Citing In re Volkswagen, Judge Ward denies transfer of injury case

By Michelle Massey, East Texas Bureau | Jun 24, 2009

MARSHALL -- Although the incident that is the basis of the lawsuit occurred at Tyler Junior College, U.S. District Judge T. John Ward denied the defendant's request to transfer the case to the federal court in Tyler.

MARSHALL -- Although the incident that is the basis of the lawsuit occurred at Tyler Junior College, U.S. District Judge T. John Ward denied the defendant's request to transfer the case to the federal court in Tyler.

Citing the case In re Volkswagen, Judge Ward wrote, "the defendants have not shown that the Tyler division is clearly more convenient than the plaintiff's chosen forum."

Gladewater resident John Henry Jackson filed the lawsuit after he fell from a construction basket that was 50 feet above the ground, while applying plaster to a building at Tyler Junior College.

John Henry and Vivian Jackson filed suit against GEHL Company, PEER Chain Company and RSC Equipment Rental Inc. on Feb. 9 in the Marshall Division of the Eastern District of Texas.

Jackson said that without warning the telescopic handler started to shake and the chain extending the boom malfunctioned.

According to court records, Jackson was dropped 30 feet causing serious injuries.

Jackson believes his accident was due to a defective and unreasonably dangerous telescopic handler and that a different design would have prevented his injuries.

Leased by RSC, the telescopic handler was manufactured by GEHL with a chain designed and manufactured by PEER.

GEHL Company filed the motion requesting the change in venue from the Marshall division to the Tyler division; both divisions are in the Eastern District of Texas and are approximately 60 miles apart.

The defendants maintain Tyler is a more convenient forum because it is the location of the incident, were the equipment was rented and the location of the entities involved in the construction activities.

In the opinion denying the motion to transfer, Judge Ward weighed several factors including public and private interests.

Citing the Fifth Circuit decision In Re Volkswagen, in which the court established a 100-mile threshold for the convenience or burden placed upon witnesses, Judge Ward said the defendants and their witnesses would have to travel from outside of Texas into either district "both divisions would be just as convenient."

Further, Judge Ward found the majority of the public and private interest factors to be neutral. Some of the factors considered include the relative ease of access to sources of proof, law familiarity, court congestion, and local interest.

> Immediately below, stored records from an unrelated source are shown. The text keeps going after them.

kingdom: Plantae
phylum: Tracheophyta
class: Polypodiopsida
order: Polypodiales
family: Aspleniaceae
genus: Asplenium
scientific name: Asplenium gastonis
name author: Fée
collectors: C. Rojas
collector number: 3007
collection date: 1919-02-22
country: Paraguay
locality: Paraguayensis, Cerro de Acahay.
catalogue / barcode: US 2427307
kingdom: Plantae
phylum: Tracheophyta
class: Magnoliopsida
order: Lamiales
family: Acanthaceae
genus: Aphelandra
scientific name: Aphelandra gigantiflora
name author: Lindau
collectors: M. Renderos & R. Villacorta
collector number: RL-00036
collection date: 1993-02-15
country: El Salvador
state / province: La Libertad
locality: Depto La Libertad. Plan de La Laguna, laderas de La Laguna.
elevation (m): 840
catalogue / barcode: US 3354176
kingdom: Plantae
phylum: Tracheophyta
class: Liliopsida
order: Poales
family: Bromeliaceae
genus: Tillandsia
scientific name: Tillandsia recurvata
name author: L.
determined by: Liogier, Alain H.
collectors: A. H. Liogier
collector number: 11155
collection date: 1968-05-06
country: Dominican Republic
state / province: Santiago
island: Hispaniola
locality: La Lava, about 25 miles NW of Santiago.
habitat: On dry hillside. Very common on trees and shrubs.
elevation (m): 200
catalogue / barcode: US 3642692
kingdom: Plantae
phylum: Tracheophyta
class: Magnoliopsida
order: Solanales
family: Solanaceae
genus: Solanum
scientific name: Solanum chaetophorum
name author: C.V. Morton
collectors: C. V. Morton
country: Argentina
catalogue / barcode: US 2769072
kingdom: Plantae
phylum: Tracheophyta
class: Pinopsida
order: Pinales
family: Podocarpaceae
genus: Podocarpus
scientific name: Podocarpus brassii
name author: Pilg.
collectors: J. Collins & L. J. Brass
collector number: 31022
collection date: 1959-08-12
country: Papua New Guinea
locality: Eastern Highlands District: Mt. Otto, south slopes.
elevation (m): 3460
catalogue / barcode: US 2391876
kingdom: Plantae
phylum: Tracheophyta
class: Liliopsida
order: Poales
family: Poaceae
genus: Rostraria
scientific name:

"The Court rules that because the defendants have failed to show that the transferee venue is clearly more convenient than the venue chosen by the plaintiffs, the plaintiffs' choice of the Marshall division should be respected," stated Judge Ward within the opinion.

The plaintiffs argue that the telescopic handler and chain were defectively designed and unsafe for its intended purpose. A safer alternative design would have prevented the accident and was economically and technologically feasible through the "application of existing or reasonably achievable scientific knowledge," the plaintiffs state.

The complaint alleges the defendants "failed to give adequate warnings of the product's dangers that were known or by the application of reasonably developed human skill and foresight should have been known and/or failed to give adequate instructions and warnings to avoid such dangers."

Jackson alleges RSC, the rental company, is liable for failing to exercise ordinary care, improper and inadequate maintenance of the telescopic handler.

Defendant GEHL denies the plaintiffs' allegations and states "the equipment in question was being used for a purpose (lifting personnel) which was specifically prohibited by two warning decals prominently displayed on the equipment as well as additional warnings in the operator's manual."

Defendant RSC also denies the plaintiffs' allegations and states that the equipment it rented was not defective or unreasonably dangerous. Further, RSC argues that the accident was caused by the negligence of the plaintiff or a third party and "any alleged risk or hazard with regard to the use of the subject products was obvious to the user."

The plaintiffs are seeking damages for physical pain and mental anguish, lost wages, loss of earning capacity, physical and mental impairment, medical expenses, disfigurement, and loss of consortium, pre and post-judgment interest.

Longview attorneys Glenn A. Perry and J. Ryan Fowler of Sloan, Bagley, Hatcher and Perry Law Firm are representing the plaintiffs.

Andrew Joseph Sarne of Godwin Pappas Langley Ronquillo in Houston is representing RSC Equipment Rental Inc. Robert G Smith of Lorance & Thompson PC in Houston is representing Gehl.